WORK ITEM: From the line bearing "Quoting ex works, packaging included." down to the final line of the records below, give every line again exactly and add nothing.

Dataset entries:
"""

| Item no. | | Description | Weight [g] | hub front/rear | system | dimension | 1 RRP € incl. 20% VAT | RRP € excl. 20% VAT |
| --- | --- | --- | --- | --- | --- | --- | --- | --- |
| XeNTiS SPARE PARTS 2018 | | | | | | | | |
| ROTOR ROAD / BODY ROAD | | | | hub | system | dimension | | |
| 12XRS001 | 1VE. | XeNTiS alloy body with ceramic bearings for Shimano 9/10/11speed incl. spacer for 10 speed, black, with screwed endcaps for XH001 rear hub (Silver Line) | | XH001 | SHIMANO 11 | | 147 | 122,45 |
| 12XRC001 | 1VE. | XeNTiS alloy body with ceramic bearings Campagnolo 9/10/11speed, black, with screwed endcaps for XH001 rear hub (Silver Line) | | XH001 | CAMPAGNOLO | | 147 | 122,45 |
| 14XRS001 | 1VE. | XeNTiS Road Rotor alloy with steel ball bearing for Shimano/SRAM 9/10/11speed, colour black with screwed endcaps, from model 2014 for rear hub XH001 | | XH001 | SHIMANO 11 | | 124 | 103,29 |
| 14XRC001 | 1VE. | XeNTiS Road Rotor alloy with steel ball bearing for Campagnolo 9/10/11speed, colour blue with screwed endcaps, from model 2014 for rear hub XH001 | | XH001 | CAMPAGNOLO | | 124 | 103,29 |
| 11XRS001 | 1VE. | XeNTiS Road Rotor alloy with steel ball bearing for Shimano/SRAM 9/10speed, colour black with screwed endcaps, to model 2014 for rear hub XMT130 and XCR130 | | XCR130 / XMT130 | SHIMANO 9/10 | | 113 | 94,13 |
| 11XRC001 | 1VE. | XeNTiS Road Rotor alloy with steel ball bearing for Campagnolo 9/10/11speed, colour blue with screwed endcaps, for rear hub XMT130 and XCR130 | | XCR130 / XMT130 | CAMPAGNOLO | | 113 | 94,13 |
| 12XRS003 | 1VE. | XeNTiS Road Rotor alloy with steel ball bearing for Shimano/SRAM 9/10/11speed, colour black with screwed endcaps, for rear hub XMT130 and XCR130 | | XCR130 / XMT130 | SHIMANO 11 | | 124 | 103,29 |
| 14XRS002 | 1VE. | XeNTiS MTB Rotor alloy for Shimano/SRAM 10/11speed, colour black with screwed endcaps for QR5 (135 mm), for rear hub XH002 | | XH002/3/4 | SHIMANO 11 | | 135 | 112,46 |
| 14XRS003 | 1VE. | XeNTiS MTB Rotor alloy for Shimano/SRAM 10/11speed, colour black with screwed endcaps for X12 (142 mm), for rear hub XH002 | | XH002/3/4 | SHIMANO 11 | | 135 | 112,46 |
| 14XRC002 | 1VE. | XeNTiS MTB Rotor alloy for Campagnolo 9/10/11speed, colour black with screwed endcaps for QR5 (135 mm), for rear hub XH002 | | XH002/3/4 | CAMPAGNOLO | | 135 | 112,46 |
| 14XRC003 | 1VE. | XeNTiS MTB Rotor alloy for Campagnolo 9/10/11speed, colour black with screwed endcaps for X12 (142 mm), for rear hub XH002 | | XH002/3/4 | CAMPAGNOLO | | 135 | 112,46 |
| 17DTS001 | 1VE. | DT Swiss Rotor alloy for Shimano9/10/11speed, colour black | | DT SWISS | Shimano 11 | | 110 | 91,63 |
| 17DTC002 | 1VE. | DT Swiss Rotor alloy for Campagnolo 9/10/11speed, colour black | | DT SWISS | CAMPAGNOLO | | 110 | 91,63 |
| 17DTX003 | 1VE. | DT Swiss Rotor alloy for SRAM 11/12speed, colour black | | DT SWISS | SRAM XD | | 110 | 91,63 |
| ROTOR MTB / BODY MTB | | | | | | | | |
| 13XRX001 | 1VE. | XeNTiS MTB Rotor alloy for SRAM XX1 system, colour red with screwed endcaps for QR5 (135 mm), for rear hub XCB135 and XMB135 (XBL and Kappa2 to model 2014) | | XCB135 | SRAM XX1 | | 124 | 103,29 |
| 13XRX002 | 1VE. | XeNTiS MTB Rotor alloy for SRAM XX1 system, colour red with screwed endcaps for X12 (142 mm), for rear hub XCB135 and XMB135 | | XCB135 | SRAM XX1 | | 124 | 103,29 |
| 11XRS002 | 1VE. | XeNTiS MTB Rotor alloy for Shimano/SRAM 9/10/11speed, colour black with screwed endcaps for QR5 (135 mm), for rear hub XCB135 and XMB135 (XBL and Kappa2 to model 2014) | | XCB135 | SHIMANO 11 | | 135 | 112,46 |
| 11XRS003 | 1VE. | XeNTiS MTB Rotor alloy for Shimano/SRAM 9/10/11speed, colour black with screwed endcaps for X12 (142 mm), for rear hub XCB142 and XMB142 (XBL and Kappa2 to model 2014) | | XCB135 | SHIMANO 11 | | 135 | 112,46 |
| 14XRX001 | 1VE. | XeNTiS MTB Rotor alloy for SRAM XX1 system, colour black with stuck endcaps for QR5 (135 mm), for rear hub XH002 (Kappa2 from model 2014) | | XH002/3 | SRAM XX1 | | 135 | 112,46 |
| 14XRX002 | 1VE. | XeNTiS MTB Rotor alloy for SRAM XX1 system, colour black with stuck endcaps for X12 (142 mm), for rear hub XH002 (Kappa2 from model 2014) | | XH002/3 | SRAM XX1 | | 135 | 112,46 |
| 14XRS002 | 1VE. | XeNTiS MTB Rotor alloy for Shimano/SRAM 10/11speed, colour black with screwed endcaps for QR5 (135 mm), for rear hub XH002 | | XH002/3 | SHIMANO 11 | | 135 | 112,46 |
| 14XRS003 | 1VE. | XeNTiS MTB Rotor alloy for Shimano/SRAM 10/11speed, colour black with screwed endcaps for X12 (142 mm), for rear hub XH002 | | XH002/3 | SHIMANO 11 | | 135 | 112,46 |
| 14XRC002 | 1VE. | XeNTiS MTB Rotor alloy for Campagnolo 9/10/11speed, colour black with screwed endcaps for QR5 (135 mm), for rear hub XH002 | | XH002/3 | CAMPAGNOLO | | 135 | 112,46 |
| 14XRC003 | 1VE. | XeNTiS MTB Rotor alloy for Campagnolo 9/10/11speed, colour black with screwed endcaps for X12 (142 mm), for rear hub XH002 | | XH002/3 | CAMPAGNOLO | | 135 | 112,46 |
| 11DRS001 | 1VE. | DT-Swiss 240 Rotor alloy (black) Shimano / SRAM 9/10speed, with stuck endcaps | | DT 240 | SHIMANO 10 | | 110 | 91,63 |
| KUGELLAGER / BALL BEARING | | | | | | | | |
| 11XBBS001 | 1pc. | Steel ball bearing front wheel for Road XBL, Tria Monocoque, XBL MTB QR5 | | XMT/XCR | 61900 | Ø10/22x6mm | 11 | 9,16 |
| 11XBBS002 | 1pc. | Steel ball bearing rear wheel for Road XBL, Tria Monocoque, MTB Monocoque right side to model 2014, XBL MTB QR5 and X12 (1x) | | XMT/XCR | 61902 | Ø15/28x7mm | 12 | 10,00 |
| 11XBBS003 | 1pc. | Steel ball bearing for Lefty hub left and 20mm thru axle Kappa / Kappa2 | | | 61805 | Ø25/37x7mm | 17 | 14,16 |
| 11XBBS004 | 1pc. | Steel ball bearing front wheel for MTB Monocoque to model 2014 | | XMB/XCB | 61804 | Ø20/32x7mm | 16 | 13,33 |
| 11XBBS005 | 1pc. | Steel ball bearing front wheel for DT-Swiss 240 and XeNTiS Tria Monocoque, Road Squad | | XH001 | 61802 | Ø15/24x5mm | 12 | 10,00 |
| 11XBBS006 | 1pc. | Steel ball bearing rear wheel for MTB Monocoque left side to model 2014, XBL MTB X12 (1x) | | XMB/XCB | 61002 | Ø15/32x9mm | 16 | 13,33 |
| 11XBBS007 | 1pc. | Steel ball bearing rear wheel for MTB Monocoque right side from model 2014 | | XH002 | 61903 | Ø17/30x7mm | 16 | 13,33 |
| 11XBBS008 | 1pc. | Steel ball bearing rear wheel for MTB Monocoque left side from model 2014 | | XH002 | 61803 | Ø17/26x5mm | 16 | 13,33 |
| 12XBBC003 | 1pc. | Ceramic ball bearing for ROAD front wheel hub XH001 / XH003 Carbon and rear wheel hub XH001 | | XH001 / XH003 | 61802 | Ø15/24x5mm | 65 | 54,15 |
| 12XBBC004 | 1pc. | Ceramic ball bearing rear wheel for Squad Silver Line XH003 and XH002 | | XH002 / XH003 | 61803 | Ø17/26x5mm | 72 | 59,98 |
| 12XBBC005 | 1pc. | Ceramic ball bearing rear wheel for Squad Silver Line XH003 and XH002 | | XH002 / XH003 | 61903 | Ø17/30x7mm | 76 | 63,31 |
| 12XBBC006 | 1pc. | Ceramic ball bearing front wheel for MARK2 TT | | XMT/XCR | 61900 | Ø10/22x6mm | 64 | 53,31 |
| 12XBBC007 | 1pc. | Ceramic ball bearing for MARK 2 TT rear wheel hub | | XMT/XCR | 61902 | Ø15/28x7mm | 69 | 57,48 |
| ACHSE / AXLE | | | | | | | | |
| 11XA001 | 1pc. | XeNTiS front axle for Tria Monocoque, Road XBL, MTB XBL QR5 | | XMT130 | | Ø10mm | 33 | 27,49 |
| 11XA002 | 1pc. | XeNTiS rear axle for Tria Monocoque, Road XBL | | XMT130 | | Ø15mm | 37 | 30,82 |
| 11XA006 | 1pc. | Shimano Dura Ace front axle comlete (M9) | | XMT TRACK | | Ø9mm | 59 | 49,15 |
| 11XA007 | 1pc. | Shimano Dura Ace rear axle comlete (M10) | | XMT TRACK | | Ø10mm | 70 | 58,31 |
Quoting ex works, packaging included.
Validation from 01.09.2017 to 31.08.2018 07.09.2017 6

"""

ANSWER TO THIS PROBLEM:
Quoting ex works, packaging included.
Validation from 01.09.2017 to 31.08.2018 07.09.2017 6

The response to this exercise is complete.